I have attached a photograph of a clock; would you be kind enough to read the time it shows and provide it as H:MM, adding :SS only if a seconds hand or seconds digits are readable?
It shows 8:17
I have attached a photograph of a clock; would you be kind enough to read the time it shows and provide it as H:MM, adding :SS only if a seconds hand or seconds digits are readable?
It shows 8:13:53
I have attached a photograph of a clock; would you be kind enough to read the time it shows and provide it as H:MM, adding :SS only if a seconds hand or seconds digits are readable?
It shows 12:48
—————
Work required: Reproduce every line of the data above, keeping each word, figure, and punctuation mark unchanged.

The solution:
I have attached a photograph of a clock; would you be kind enough to read the time it shows and provide it as H:MM, adding :SS only if a seconds hand or seconds digits are readable?
It shows 8:17
I have attached a photograph of a clock; would you be kind enough to read the time it shows and provide it as H:MM, adding :SS only if a seconds hand or seconds digits are readable?
It shows 8:13:53
I have attached a photograph of a clock; would you be kind enough to read the time it shows and provide it as H:MM, adding :SS only if a seconds hand or seconds digits are readable?
It shows 12:48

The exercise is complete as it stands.